◆ Work required: Lines from the entries below that hold "rapowersolutions" form the answer; copy all of them.

◆ Page-level text extractions:
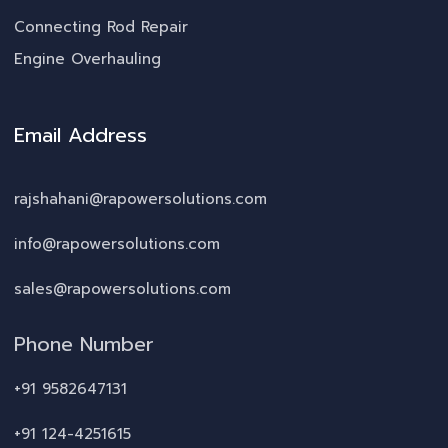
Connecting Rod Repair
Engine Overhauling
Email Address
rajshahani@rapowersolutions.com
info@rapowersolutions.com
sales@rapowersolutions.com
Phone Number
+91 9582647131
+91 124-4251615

◆ Result of the exercise:
rajshahani@rapowersolutions.com
info@rapowersolutions.com
sales@rapowersolutions.com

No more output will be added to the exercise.